Eric Schmidt-backed startup combines quantum computing with AI for applications in healthcare, materials science, and cybersecurity
SandboxAQ announced a funding round exceeding $300 million from investors including Fred Alger Management, T. Rowe Price, and Salesforce CEO Marc Benioff, valuing the startup at $5.3 billion pre-money. The capital will advance the company's Large Quantitative Models (LQMs) and AI applications across drug discovery, materials science, navigation, and cybersecurity.
The funding reflects strong investor confidence in SandboxAQ's vision to combine quantum computing principles with artificial intelligence, creating capabilities that traditional AI approaches cannot achieve. Prominent backers including former Google CEO Eric Schmidt and venture capitalist Jim Breyer previously supported the company, which spun out from Alphabet in 2022.
Large Quantitative Models Explained
SandboxAQ focuses on LQMs rather than the large language models dominating current AI development. LQMs apply AI to quantitative sciences including physics, chemistry, and mathematics, enabling simulation and prediction of molecular behavior, materials properties, and complex physical systems.
This approach addresses problems where traditional AI struggles—predicting how drug molecules interact with proteins, designing materials with specific properties, or optimizing navigation systems resistant to GPS interference. The quantum-inspired computing methods allow SandboxAQ's systems to explore solution spaces too vast for conventional computing.
The technology differs from pure quantum computing, which remains largely experimental. Instead, SandboxAQ combines classical computing with quantum algorithms and simulation techniques, delivering practical applications today while positioning for future quantum hardware advances.
Drug Discovery Applications
In pharmaceutical development, SandboxAQ's technology accelerates the discovery of novel drug candidates by predicting molecular interactions and optimizing compound properties. Traditional drug discovery requires years of laboratory experimentation to identify promising molecules. LQMs simulate these interactions computationally, narrowing candidates before expensive physical testing.

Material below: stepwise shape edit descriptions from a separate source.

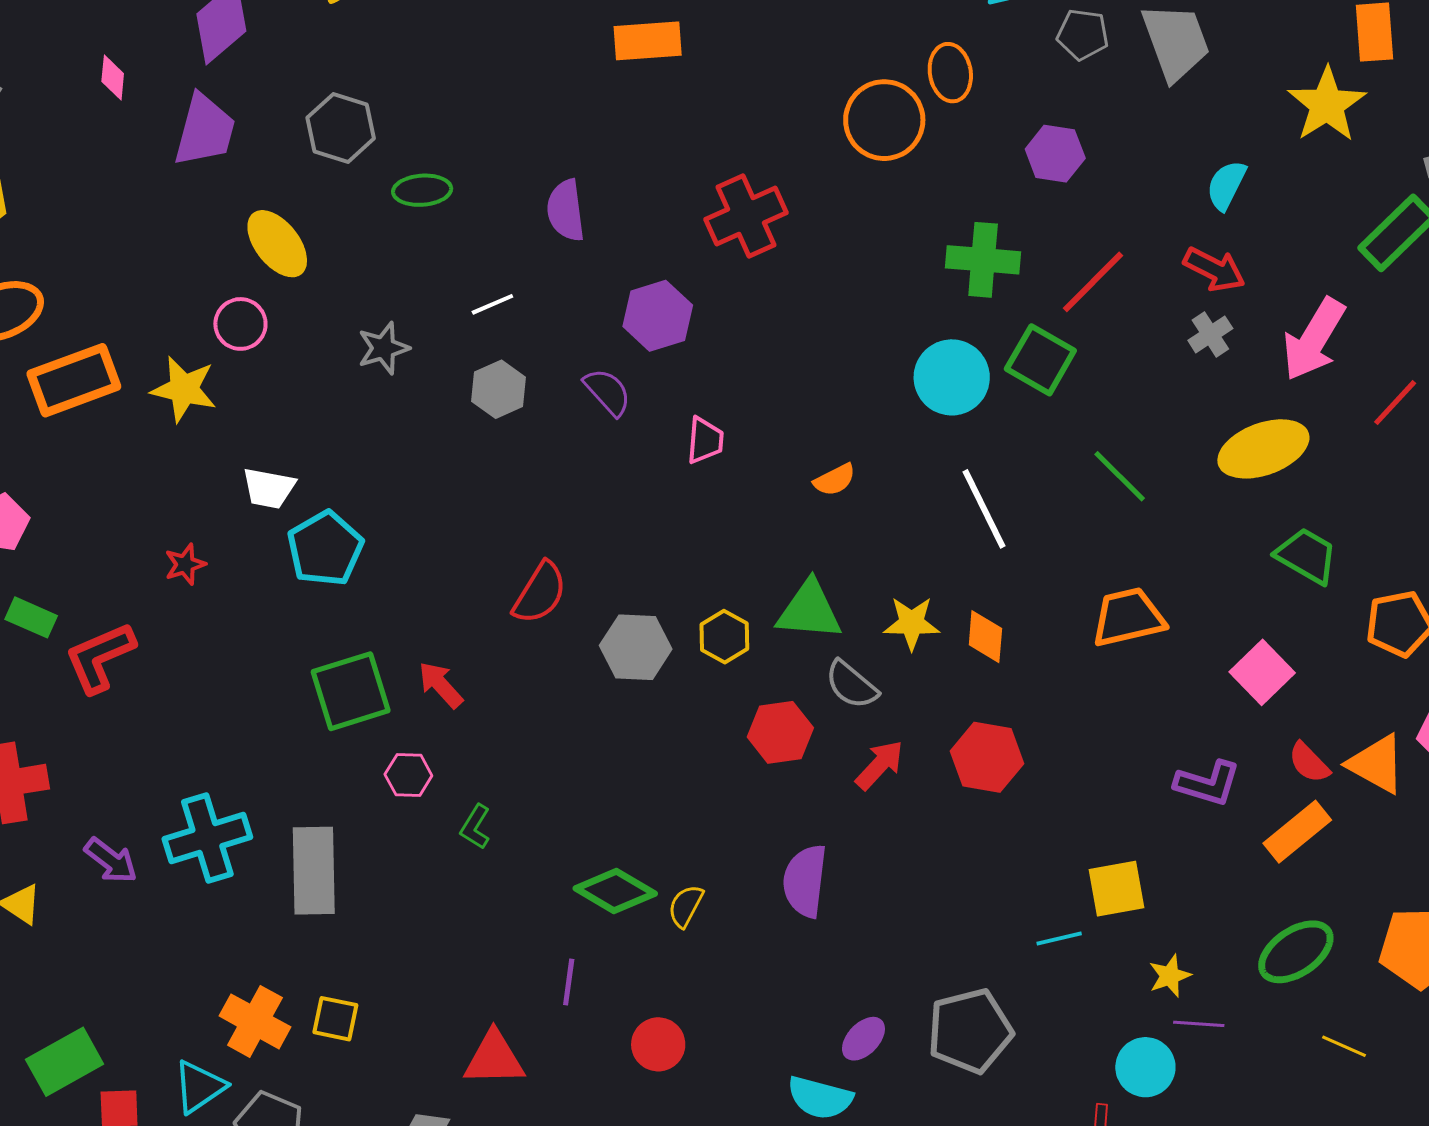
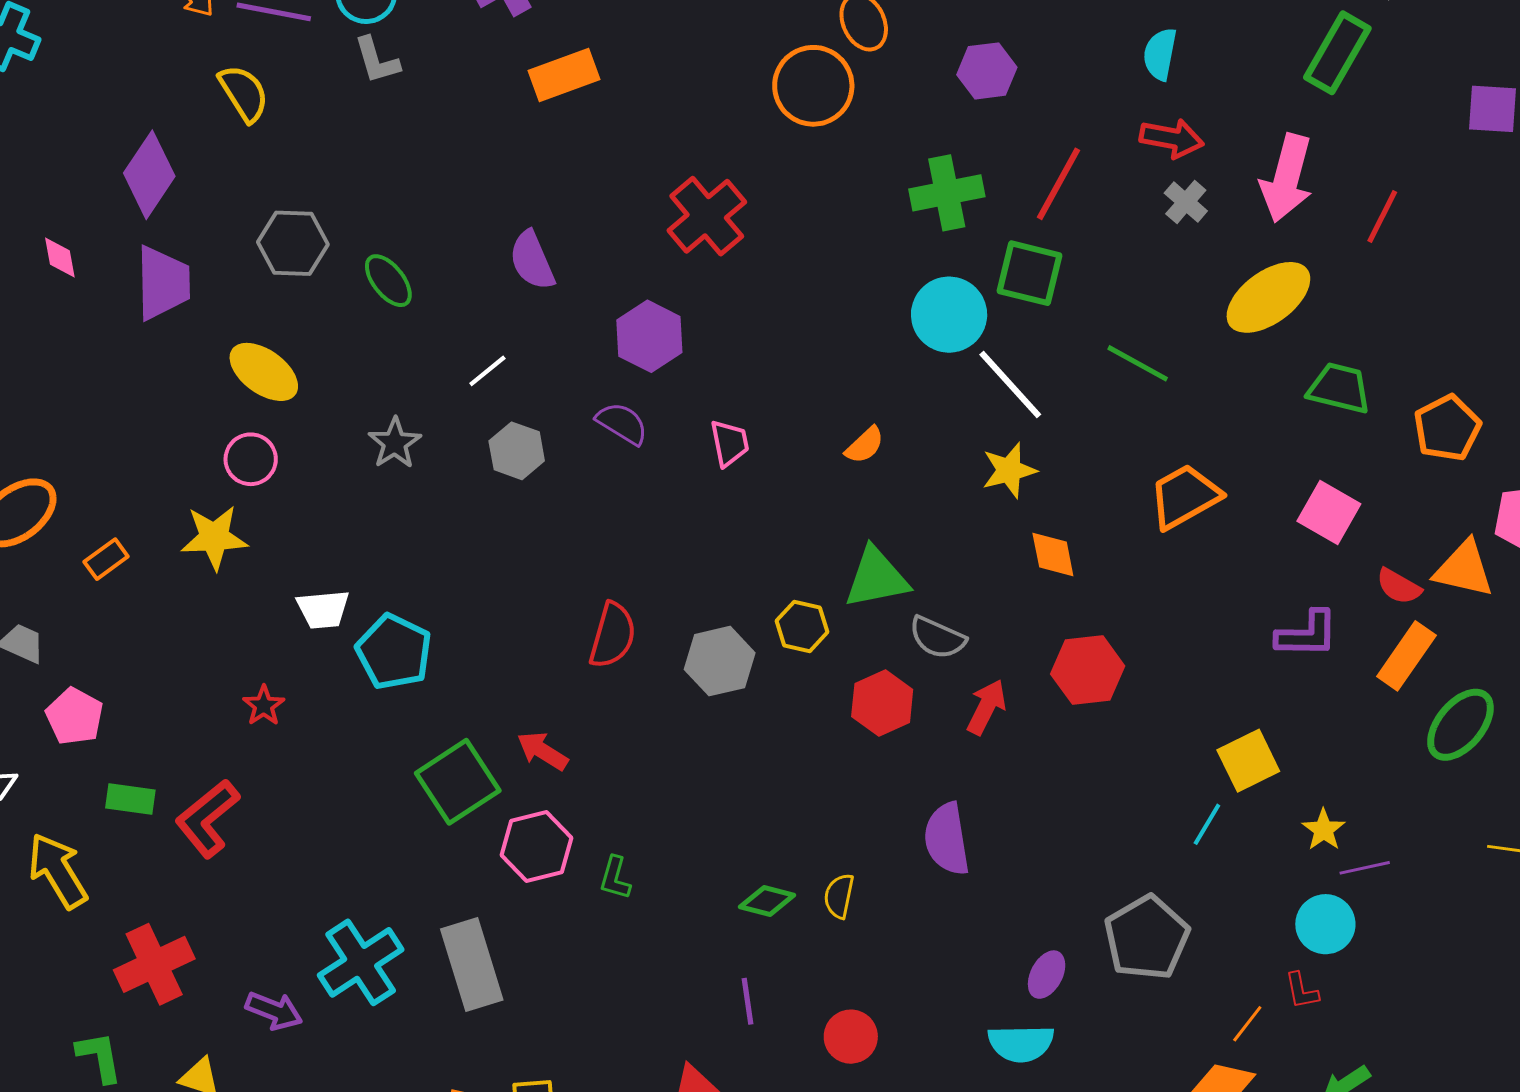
green ellipse: (422, 190) -> (388, 281), turned 72
orange rectangle: (74, 380) -> (106, 559), size x0.5
white line: (984, 509) -> (1010, 384), moved
yellow star: (912, 623) -> (1009, 470), moved
pink hexagon: (408, 775) -> (536, 846), size x1.5
green diamond: (615, 891) -> (767, 901), size x0.7
cyan line: (1059, 938) -> (1207, 824), turned -30
green ellipse: (1296, 952) -> (1460, 725), moved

The company claims its approach achieves milestones in healthcare previously unattainable, though specific drug programs remain undisclosed. The pharmaceutical industry increasingly adopts AI for drug discovery, with companies like Insilico Medicine and Recursion Pharmaceuticals demonstrating AI's potential to compress development timelines.
SandboxAQ's quantum-inspired methods may provide advantages in simulating complex biological systems where molecular quantum effects influence drug efficacy—situations where traditional AI models trained on existing data struggle with novel compounds.
Materials Science and Navigation
Beyond healthcare, SandboxAQ targets materials science applications including battery technology, semiconductors, and sustainable materials. Designing materials with specific electrical, thermal, or mechanical properties traditionally requires extensive trial-and-error experimentation. LQMs predict material properties from atomic composition, accelerating development cycles.
Navigation applications address GPS vulnerability through quantum sensing techniques. Military and civilian infrastructure increasingly recognize GPS jamming and spoofing risks. SandboxAQ's quantum navigation systems use magnetic field sensing and other quantum phenomena to enable positioning without satellite dependence.
Cybersecurity Focus
The $300 million also funds cryptography and cybersecurity applications. Quantum computers, when fully realized, will break current encryption methods protecting internet communications, financial transactions, and government secrets. Organizations must transition to quantum-resistant cryptography before quantum computers achieve sufficient power.
SandboxAQ provides tools helping enterprises audit cryptographic vulnerabilities and migrate to post-quantum encryption standards. This preventative approach addresses the "harvest now, decrypt later" threat where adversaries collect encrypted data today for decryption once quantum computers become available.
Market Timing
The funding arrives as quantum computing transitions from pure research toward commercial applications. While fully fault-tolerant quantum computers remain years away, quantum-inspired algorithms and hybrid approaches deliver value today in specific domains.
The $5.3 billion valuation positions SandboxAQ among the most valuable quantum-focused companies globally, though significantly below pure AI companies. The valuation reflects both near-term revenue potential from cybersecurity and navigation products and long-term positioning as quantum hardware matures.
Investors backing SandboxAQ bet that quantum-classical hybrid approaches will capture significant value before pure quantum computing dominates, and that the company's head start in LQM development creates defensible competitive advantages in scientific AI applications.